Violence does not arise in a vacuum. It comes about when there is separation. Separation breeds conflict. It begins the moment we divide ourselves from others—by race, by religion, by language.
We start to believe that “we” are different from “them.” Worse still, we begin to believe that we are superior. When a group proclaims, “Only we possess the truth. Only we walk the righteous path. Only we shall reach Heaven,” that claim, in itself, becomes an act of violence.
It may not shed blood immediately, but it fuels the fire that eventually will. To eradicate violence committed in the name of religion, we must examine the very foundations upon which such violence is justified.
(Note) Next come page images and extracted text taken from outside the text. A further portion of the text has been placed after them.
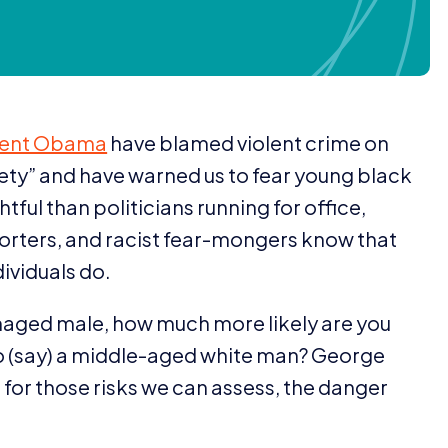
dent Obama
have blamed violent crime on
iety” and have warned us to fear young black
ful than politicians running for office,
eporters, and racist fear-mongers know that
dividuals do.
eenaged male, how much more likely are you
to (say) a middle-aged white man? George
or those risks we can assess, the danger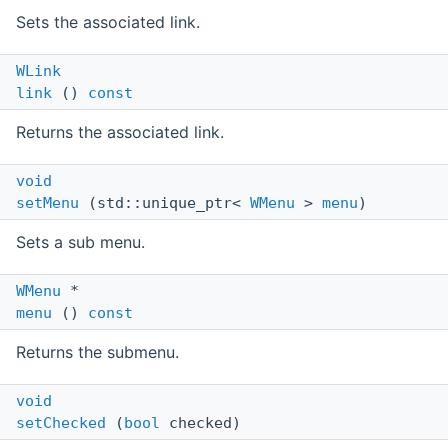
Sets the associated link.
WLink
link
()
const
Returns the associated link.
void
setMenu
(std::unique_ptr<
WMenu
>
menu
)
Sets a sub menu.
WMenu
*
menu
()
const
Returns the submenu.
void
setChecked
(
bool
checked)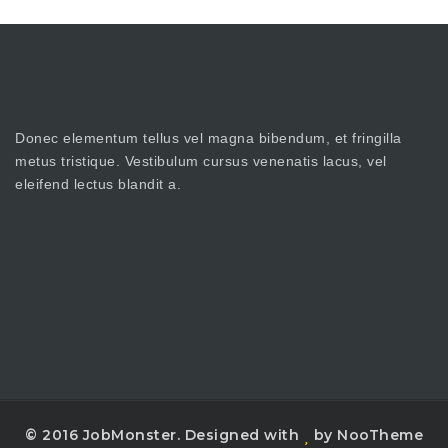
Donec elementum tellus vel magna bibendum, et fringilla
metus tristique. Vestibulum cursus venenatis lacus, vel
eleifend lectus blandit a.
© 2016 JobMonster. Designed with
by NooTheme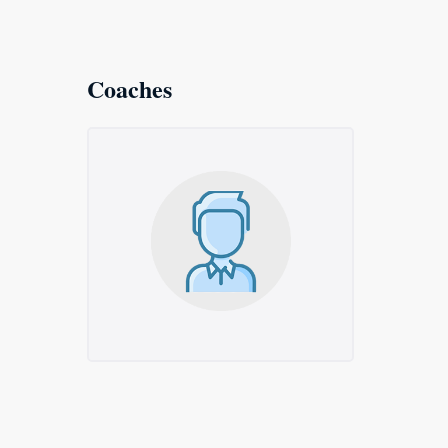
Coaches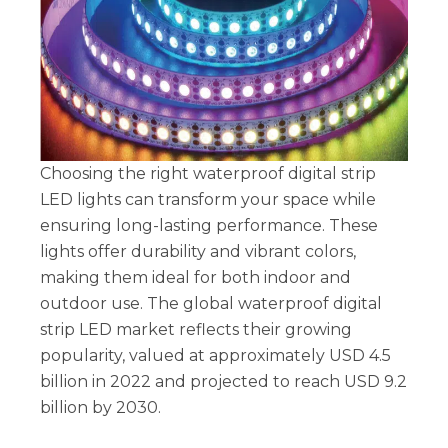
Choosing the right waterproof digital strip
LED lights can transform your space while
ensuring long-lasting performance. These
lights offer durability and vibrant colors,
making them ideal for both indoor and
outdoor use. The global waterproof digital
strip LED market reflects their growing
popularity, valued at approximately USD 4.5
billion in 2022 and projected to reach USD 9.2
billion by 2030.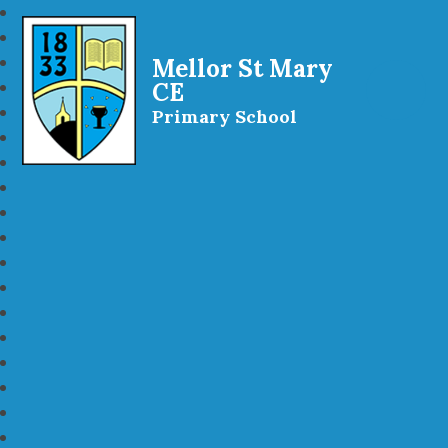
Mellor St Mary
CE
Primary School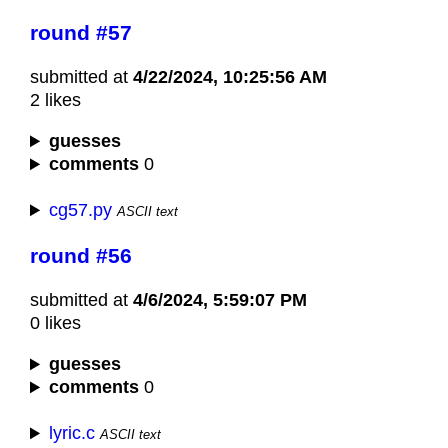
round #57
submitted at
4/22/2024, 10:25:56 AM
2 likes
guesses
comments
0
cg57.py
ASCII text
round #56
submitted at
4/6/2024, 5:59:07 PM
0 likes
guesses
comments
0
lyric.c
ASCII text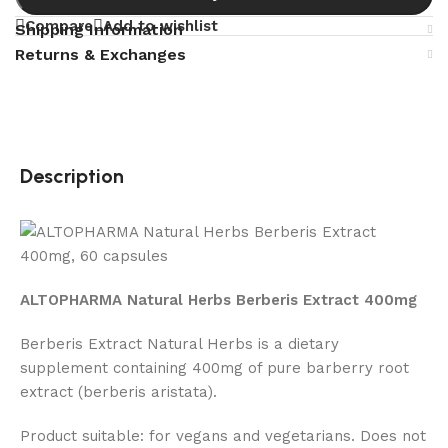
Compare
Add to wishlist
Shipping Information
Returns & Exchanges
Description
ALTOPHARMA Natural Herbs Berberis Extract 400mg
Berberis Extract Natural Herbs is a dietary
supplement containing 400mg of pure barberry root
extract (berberis aristata).
Product suitable: for vegans and vegetarians. Does not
When religions elevate themselves as the exclusive gatekeepers of salvation or divine truth, they implicitly devalue the rest. That seed however pious it may appear is dangerous.
Some say, “Violence is human nature. Everyone has a violent side.” But what if that isn’t nature—it’s conditioning? We are born into a world that divides. We are taught, whether subtly or explicitly, who belongs and who doesn’t. What’s sacred and what’s profane. Who’s saved and who’s damned. We grow into the roles expected of us. We act out the violence we’ve absorbed, often without even realizing it.
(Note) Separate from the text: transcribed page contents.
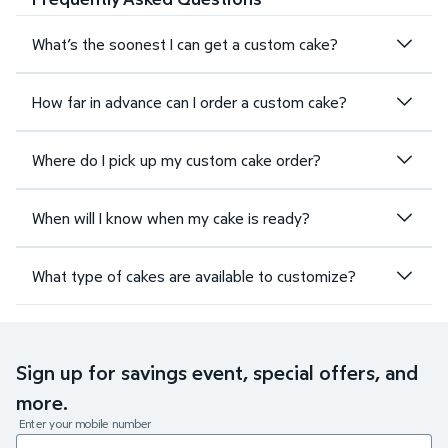
What’s the soonest I can get a custom cake?
How far in advance can I order a custom cake?
Where do I pick up my custom cake order?
When will I know when my cake is ready?
What type of cakes are available to customize?
Sign up for savings event, special offers, and
more.
Enter your mobile number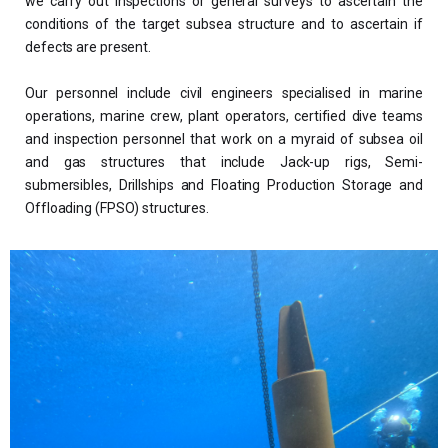
we carry out inspections or general surveys to ascertain the
conditions of the target subsea structure and to ascertain if
defects are present.
Our personnel include civil engineers specialised in marine
operations, marine crew, plant operators, certified dive teams
and inspection personnel that work on a myraid of subsea oil
and gas structures that include Jack-up rigs, Semi-
submersibles, Drillships and Floating Production Storage and
Offloading (FPSO) structures.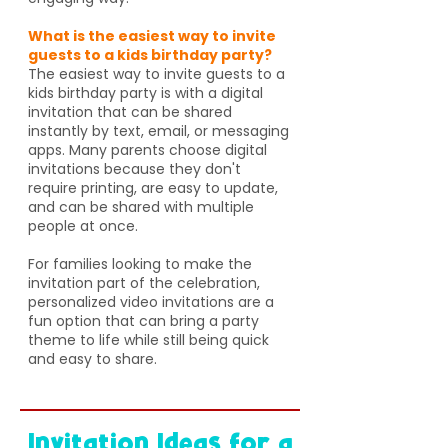
What is the easiest way to invite
guests to a kids birthday party?
The easiest way to invite guests to a
kids birthday party is with a digital
invitation that can be shared
instantly by text, email, or messaging
apps. Many parents choose digital
invitations because they don't
require printing, are easy to update,
and can be shared with multiple
people at once.
For families looking to make the
invitation part of the celebration,
personalized video invitations are a
fun option that can bring a party
theme to life while still being quick
and easy to share.
Invitation Ideas for a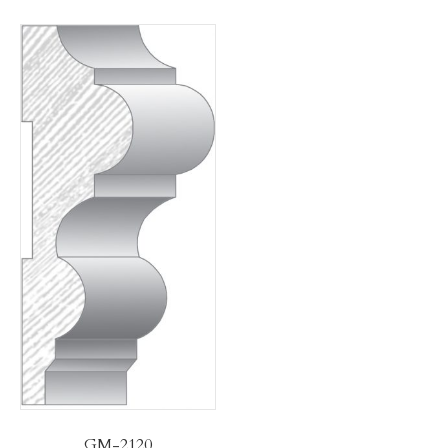
GM-2120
To truly overcome violence, we must go deeper than just "being peaceful." We must understand the roots of violence itself.
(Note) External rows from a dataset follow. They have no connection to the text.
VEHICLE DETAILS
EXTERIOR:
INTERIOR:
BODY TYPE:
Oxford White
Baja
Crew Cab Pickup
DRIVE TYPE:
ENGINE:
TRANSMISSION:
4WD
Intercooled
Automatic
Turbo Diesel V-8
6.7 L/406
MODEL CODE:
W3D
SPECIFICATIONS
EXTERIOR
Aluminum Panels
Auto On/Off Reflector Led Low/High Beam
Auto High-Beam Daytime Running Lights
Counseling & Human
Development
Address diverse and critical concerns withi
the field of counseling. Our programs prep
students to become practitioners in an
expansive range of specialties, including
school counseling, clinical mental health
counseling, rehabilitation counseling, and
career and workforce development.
To understand violence is not to suppress it, ignore it, or pretend to be non-violent while seething inside.
To understand violence is to see where it begins in our minds, in our thoughts, in our identifications. This requires a radical shift. One must step outside of the identities that fuel division: No religious allegiance, No nationalistic pride, No racial superiority.
Only from this place of inner clarity where we no longer belong to any ideological tribe can we begin to see violence for what it is: a conditioned response, not an inevitable one.
Peace, then, is not the opposite of violence. It is the quiet that comes after truthful seeing. It is the space that remains when separation is no longer needed.